This being their second album proper, *Minus The Bear *is finally being expected to have fulfilled some of the promise and potential that was claimed about them on release of their debut 2001 EP, This Is What I Know About Being Gigantic. Up ‘til now they had garnered a reputation as a rather riveting jazz-punk, prog-dance combo that comes equipped with imaginative virtue with their instruments and song titles alike. _Menos El Oso _should be the record to show their purpose.
The weathered Seattle quintet still manages to interlace all those classic alternative rock staples of yesteryear and beyond with dallying prog, abstract punk and instant art-rock all coming through the play. While previously the music often took a backseat to Jake Snider’s overbearing choruses, this is clearly not the case any more as his bandmates have seemingly been given a freer reign over the music, letting it advance more experimentally and with greater fluidity. There is a definite course that this music is running.
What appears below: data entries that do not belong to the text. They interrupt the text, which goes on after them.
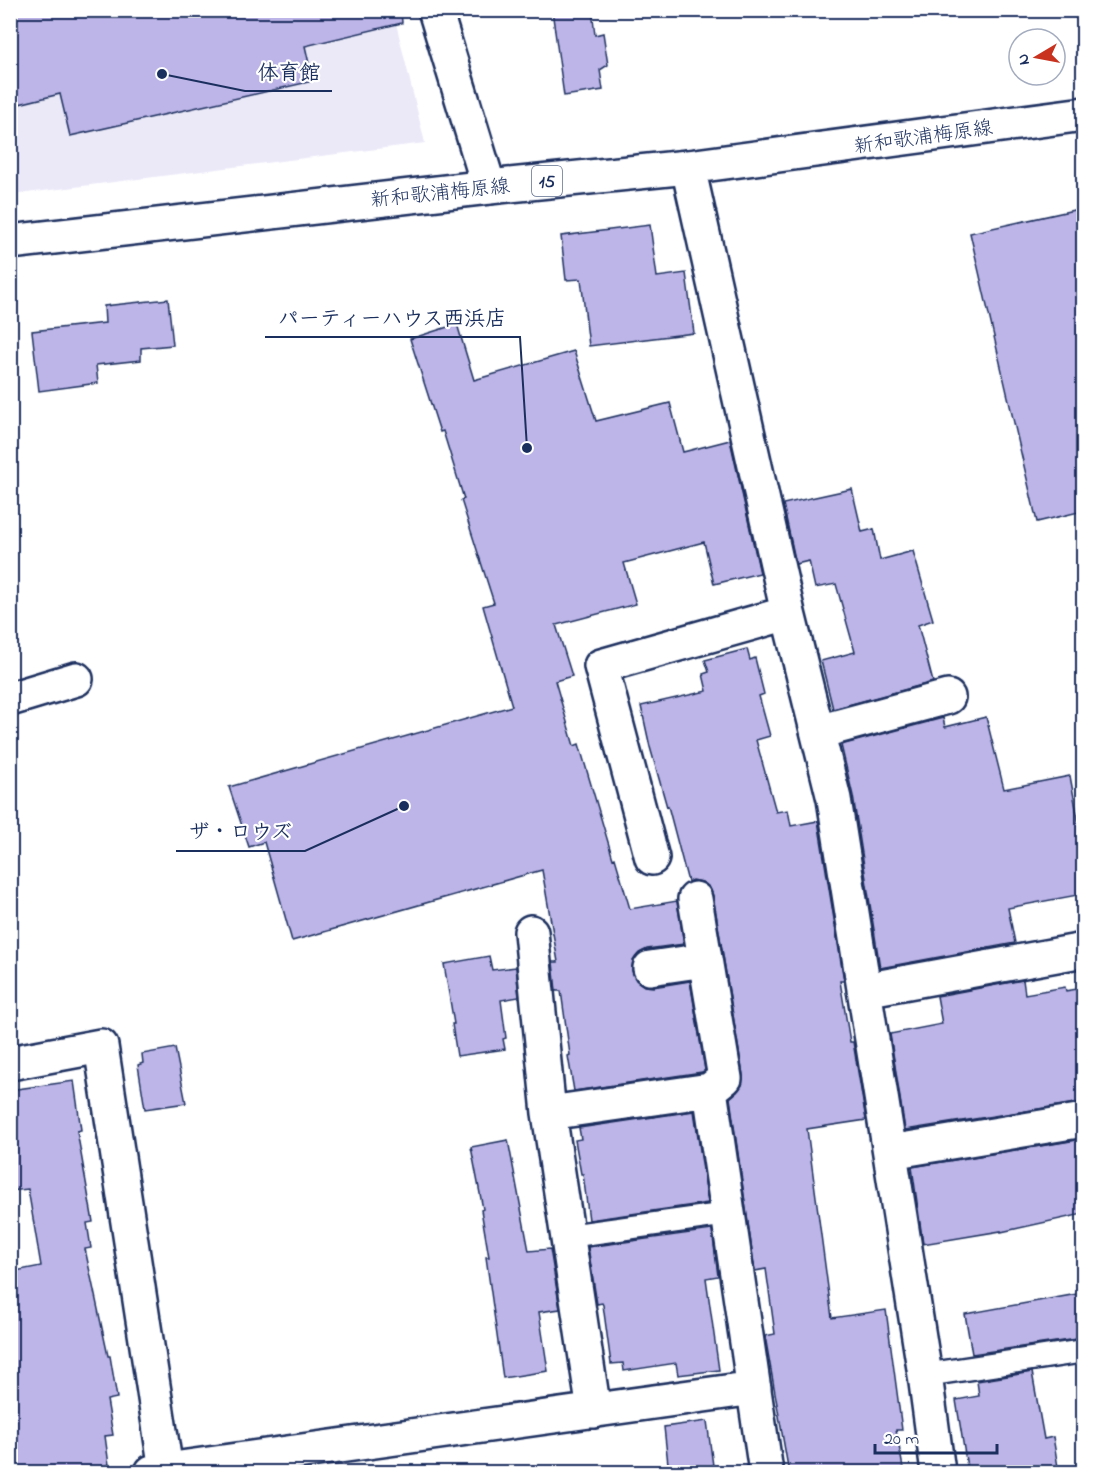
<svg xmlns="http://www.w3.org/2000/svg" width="1094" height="1483" font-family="'Indie Flower','Klee One',sans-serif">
<rect width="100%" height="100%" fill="#fff"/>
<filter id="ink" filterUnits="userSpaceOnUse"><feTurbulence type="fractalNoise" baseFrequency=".0167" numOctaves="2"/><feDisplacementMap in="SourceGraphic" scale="12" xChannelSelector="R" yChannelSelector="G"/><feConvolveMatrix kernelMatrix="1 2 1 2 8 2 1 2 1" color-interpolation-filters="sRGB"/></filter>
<g filter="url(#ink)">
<path fill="#ebe9f8" d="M10,11h383l32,132 -414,52z"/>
<path fill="#bdb5e7" stroke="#1b2f5e" stroke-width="1.5" d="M10,10h391l1,13 -97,23 8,35 -243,55 -10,-42 -41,10 -9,-37z
M552,10h40l3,25 8,-2 5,32 -8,5 3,20 -39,6z
M1083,208v303l-46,11 -67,-289z
M650,225l7,52 29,-4 8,60 -105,13 -8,-67 -15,1 -5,-44z
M168,299l5,46 -32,3v12l-45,5 2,18 -59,8 -7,-60 73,-8 -1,-17z
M457,324l17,56 100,-29 22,70 74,-18 13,49 47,-12 30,133 -46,11 -10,-42 -80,21 12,41 -80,21 16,51 -17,5 19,65 5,-2 34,115 2,-1 15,51 47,-8 7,43 -37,5 -8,4 -6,8 -1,10 4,9 8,6 9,1 37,-6 15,89 -3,2 -128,19 -6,-35 2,-1 -9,-64h-5l-3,-29h5l-16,-92 -250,71 -28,-99 -15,5 -20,-60 283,-81 -29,-100 11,-3 -33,-103 3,-1 -21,-68 -3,1 -30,-93z
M852,489l10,43 12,-3 6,31 33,-9 20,69 -15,5 15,57 -100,27 -12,-48 34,-9 -19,-68 -21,4 -6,-27 -13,3 -13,-60z
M747,649l3,11 5,-2 9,36 -5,2 11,40 -14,4 20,72 12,-2 3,16 27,-5 26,160h-4l10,61h3l13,78 -59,9 25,189 54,-8 16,120h-6l8,43h-115l-24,-137 10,-2 -9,-65 -11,2 -25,-173 7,-6 5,-7 1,-10 -30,-179 -3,-8 -8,-6 -10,-2 -4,2 -20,-76 -1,1 -17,-60 -9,-41 66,-15 -4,-17 6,-2 -4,-12z
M986,717l18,72 66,-13 13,70v48l-75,14 7,35 -135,25 -27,-172 -12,-51 102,-27 2,9z
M489,956l3,14 24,-3 3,30 -18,3 5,38 -3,1 2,10 -48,7 -5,-32h2l-10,-60z
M1023,980l2,14 40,-7 1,4 17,-3v114l-178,28 -15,-96 52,-10 -5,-28z
M175,1048l11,55 -41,6 -7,-44 5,-2 -1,-9z
M74,1081l7,49 -4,1 16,91 -6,1 4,25 -6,1 23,107h2l7,42 -10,2 6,35 -8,1 4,29 -48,8h-51v-201l31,-6 -13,-77 -18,2v-101z
M694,1111l14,92 -119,17 -6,-46h-2l-6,-34 6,-1 -2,-11z
M1083,1139v75l-82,18v-1l-78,13 -11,-77z
M508,1140l21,111 21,-2 10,60 -21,3 9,59 -45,7 -17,-121h3l-8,-47 2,-1 -12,-62z
M712,1230l6,46 -12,2 13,92 -41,5 -2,-12 -52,8 -1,-8 -12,1 -8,-59 -1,-2 -5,1 -9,-57z
M1083,1293v45l-111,16 -7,-40z
M1032,1372l12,67 9,-2 6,36h-91l-12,-73 23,-4 -2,-15z
M707,1421l7,52h-45l-5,-46z"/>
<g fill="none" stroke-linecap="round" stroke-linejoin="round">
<defs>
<path id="service" d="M568,1236l160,-22
M925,1375l159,-24"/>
<path id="minor" d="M435,10l54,177
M688,167l100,446 46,186 91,576 13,97
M10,699l66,-20
M818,732l130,-35
M652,858l-51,-192 187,-53
M695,899l30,179 -15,12
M531,932l18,181 45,298
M650,968l55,-8
M864,990l220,-40
M10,1063l91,-17 65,424
M549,1113l161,-23 56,382
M890,1152l194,-32
M152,1472l602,-84"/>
<path id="primary" d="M10,242l479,-55 199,-20 396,-53"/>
</defs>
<use href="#service" stroke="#1b2f5e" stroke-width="27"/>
<use href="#minor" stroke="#1b2f5e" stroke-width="38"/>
<use href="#primary" stroke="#1b2f5e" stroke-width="38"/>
<use href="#service" stroke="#fff" stroke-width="22"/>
<use href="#minor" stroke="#fff" stroke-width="33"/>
<use href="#primary" stroke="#fff" stroke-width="33"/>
</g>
</g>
<g text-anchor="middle" stroke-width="4.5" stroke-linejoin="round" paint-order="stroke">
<rect fill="#fff" stroke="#5f6d8e" stroke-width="1.5" x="532" y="166" width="30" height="30" rx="4.5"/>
<g font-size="18" font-weight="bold" fill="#1b2f5e">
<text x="547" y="187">15</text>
</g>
<g font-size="20" fill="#1b2f5e" stroke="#fff">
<text transform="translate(923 136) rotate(-8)" y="7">新和歌浦梅原線</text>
<text transform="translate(440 192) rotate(-6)" y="7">新和歌浦梅原線</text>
</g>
</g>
<path fill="none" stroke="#1b2f5e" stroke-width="2" d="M162 74L245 91H332M527 448L520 337H265M404 806L305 851H176"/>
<g fill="#1b2f5e" stroke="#fff" stroke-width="2">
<circle cx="162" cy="74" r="6"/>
<circle cx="527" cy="448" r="6"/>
<circle cx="404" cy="806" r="6"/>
</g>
<g font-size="21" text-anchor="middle" font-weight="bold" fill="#1b2f5e" stroke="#fff" stroke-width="4.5" stroke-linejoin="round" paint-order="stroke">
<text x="289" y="79">体育館</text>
<text x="392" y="325">パーティーハウス西浜店</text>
<text x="240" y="838">ザ・ロウズ</text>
</g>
<rect width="1094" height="1483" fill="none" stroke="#fff" stroke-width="36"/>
<rect x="18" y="18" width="1058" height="1447" fill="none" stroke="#1b2f5e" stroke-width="2" filter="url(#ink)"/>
<g transform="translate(1037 57) rotate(260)"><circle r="28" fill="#ffffff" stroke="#a4acbf" stroke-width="1.5"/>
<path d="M0-4.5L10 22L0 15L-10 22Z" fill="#c8321e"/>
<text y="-9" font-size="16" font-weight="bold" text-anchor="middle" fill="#1b2f5e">N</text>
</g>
<path d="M875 1444v9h122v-9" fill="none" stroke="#1b2f5e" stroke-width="3"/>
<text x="884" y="1444" font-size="18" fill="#1b2f5e" stroke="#ffffff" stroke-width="4.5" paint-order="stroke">20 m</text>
</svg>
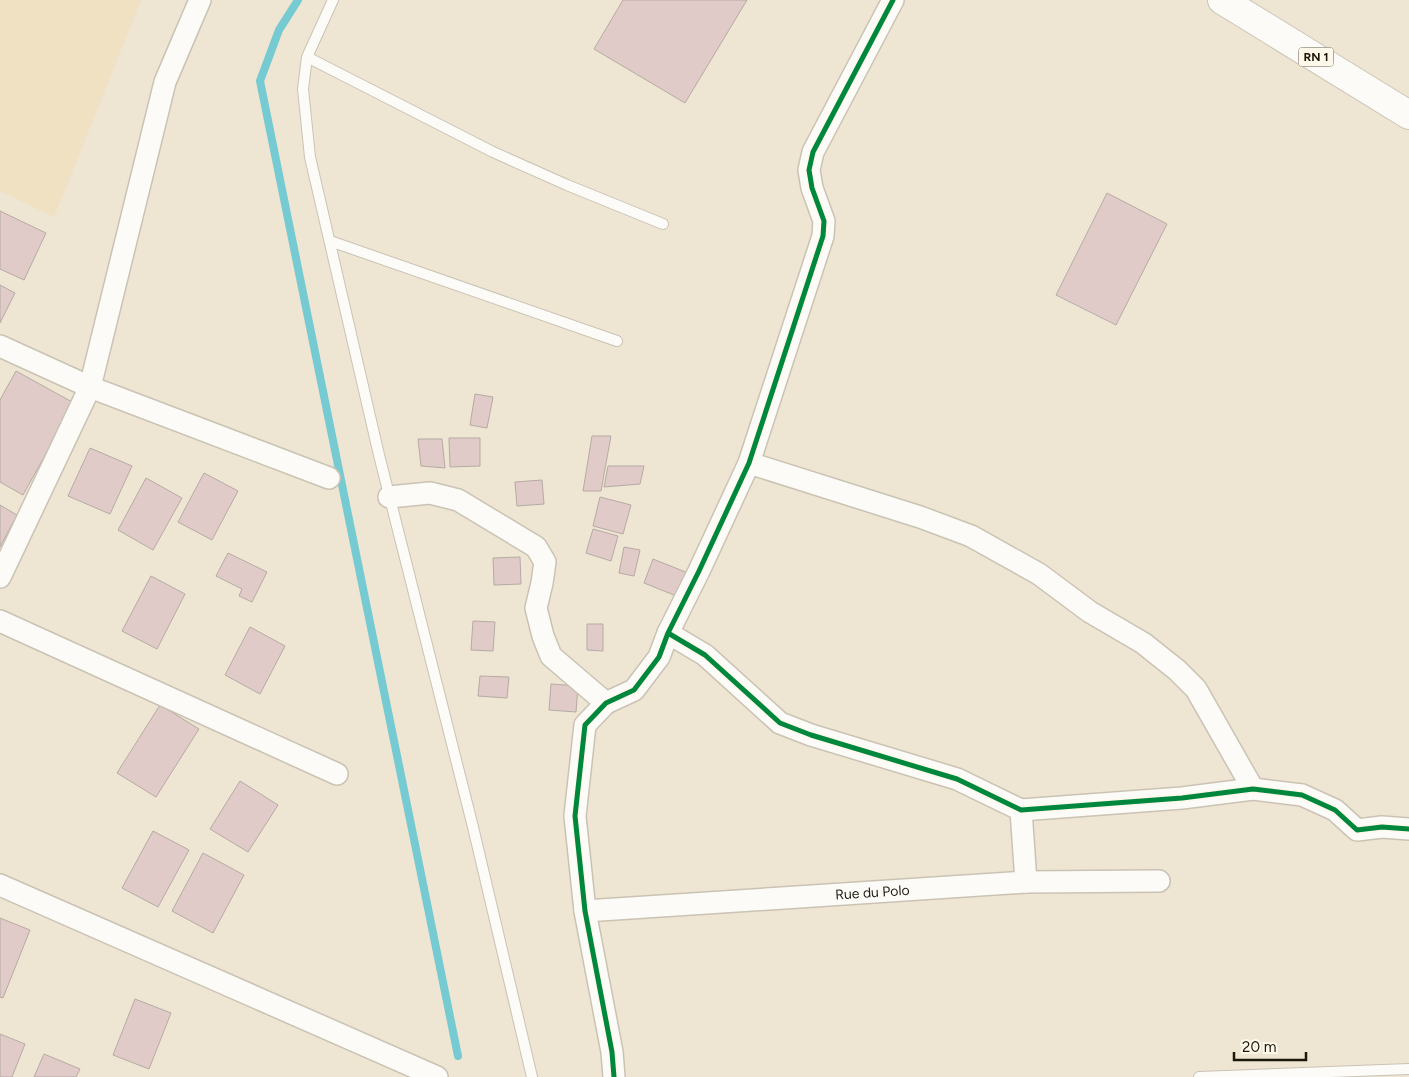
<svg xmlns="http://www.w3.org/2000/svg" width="1409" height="1077" font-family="Figtree,sans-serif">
<rect width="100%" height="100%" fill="#eee5d2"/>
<path fill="#f0e1c2" d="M0,0H141L54,217L0,191Z"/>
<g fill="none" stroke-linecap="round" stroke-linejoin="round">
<path stroke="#76cad2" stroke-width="8" d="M298,0L279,30L260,81L458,1056"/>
</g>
<path fill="#e0cbc8" stroke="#b5aba4" d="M623,0H747L685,103L594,49Z
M1107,193L1167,224L1116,325L1056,295Z
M0,211L46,233L24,280L0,269Z
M0,285L15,293L0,323Z
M16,371L74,403L23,495L0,482V400Z
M475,394L493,397L487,428L470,425Z
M592,436H611L601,491H583Z
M449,438H480V466L450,467Z
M418,439H442L445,468L421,466Z
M90,448L132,466L110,514L68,496Z
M608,466H644L640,484L604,487Z
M204,473L238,491L212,540L178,522Z
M146,478L182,498L153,550L118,530Z
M542,480L544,504L517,506L515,482Z
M600,497L631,505L623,534L593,526Z
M0,505L17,515L0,547Z
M593,529L618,536L611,561L586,553Z
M624,547L640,550L634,576L619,573Z
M228,553L267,572L252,602L239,596L242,589L216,576Z
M520,557L521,584L494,585L493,558Z
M653,559L688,573L679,597L644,583Z
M151,576L185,594L157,649L122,631Z
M473,621L495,622L493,651L471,650Z
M587,624H603V651L587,650Z
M250,627L285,646L260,694L225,675Z
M480,676L509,677L507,698L478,696Z
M551,684L578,686L576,712L549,710Z
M160,705L199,729L156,797L117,773Z
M240,781L278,805L248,852L210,829Z
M153,831L189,850L158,907L122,888Z
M203,853L244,875L213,933L172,911Z
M0,918L30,930L3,998L0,997Z
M135,999L171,1013L149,1069L113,1055Z
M0,1034L25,1044L12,1077H0Z
M44,1054L80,1069L76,1077H34Z"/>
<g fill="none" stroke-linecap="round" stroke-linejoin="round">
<g stroke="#cac3b4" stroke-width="12">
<path id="service" d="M333,0L307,57L303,89L310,157L379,455L473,827L532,1077
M307,57L493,152L567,185L663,224
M330,241L617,341
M1199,1077L1409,1069"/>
</g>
<g stroke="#cac3b4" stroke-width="24">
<g id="minor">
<path d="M0,346L90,387L329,478"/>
<path d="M749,463L920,517L971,536L1039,574L1090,612L1143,643L1177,670L1196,689L1253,789"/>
<path d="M389,497L430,493L458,500L536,547L545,562L542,583L536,608L543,636L551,656L606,703"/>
<path d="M0,577L90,387L165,82L200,0"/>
<path d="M0,621L337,774"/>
<path d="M668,633L705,655L780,723L811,735L957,779L1021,810L1182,798L1253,789L1302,795L1335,810L1357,830L1382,827L1409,829"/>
<path d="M1021,810L1026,882"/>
<path d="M0,885L437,1077"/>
<path id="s1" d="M585,911L1026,882L1159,881"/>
<path d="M614,1077L612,1052L585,911L575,816L585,725L606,703L634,690L659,657L668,633L699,571L749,463L823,236L824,221L812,188L809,170L813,152L893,0"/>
</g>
</g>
<g stroke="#cac3b4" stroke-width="30">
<path id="primary" d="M1222,0L1409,115"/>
</g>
<use href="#service" stroke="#fcfbf8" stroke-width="10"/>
<use href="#minor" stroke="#fcfbf8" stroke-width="21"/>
<use href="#primary" stroke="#fcfbf8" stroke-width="28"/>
<g stroke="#fef8ea" stroke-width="8">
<path id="cycleway" d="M668,633L705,655L780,723L811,735L957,779L1021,810L1182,798L1253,789L1302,795L1335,810L1357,830L1382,827L1409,829
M614,1077L612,1052L585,911L575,816L585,725L606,703L634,690L659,657L668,633L699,571L749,463L823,236L824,221L812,188L809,170L813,152L893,0"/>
</g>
<use href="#cycleway" stroke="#00873e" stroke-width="5"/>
</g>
<g text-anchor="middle" stroke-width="4" stroke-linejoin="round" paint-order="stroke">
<rect fill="#fef8ea" stroke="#605b4f" stroke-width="1" x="1298.5" y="47.5" width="35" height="19" rx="4"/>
<g font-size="12" font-weight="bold" fill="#1d180c">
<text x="1316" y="61">RN 1</text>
</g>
<g font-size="14" fill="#1d180c" stroke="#fef8ea">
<text dy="5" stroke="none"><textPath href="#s1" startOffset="288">Rue du Polo</textPath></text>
</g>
</g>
<path d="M1234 1052v8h72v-8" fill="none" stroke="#1d180c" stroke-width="2.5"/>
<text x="1242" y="1052" font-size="15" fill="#1d180c" stroke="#fef8ea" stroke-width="4" paint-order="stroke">20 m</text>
</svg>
This is the sound of a band that has grown and matured. The once zany song titles are now stripped bare of all superfluous material. The content that was riddled with tales of girls, binges and purges now even delve into the art of concept writing, accounting happenings in _‘El Torrente’ _that you can only hope are make-believe. The spazzy disjointedness that was so indicative of Minus The Bear’s music is generally mellower, typified by the innocuous ending of two gently tranquil love songs.
The potential and promise that was spoken of so fervently when *Minus The Bear *arrived is slowly being fulfilled. This album offers a different dimension to the band and in a way it offers a lot more in terms of musicianship. If nothing else, they’ve proved that there’s more to them than madcap song titles and other weird stuff.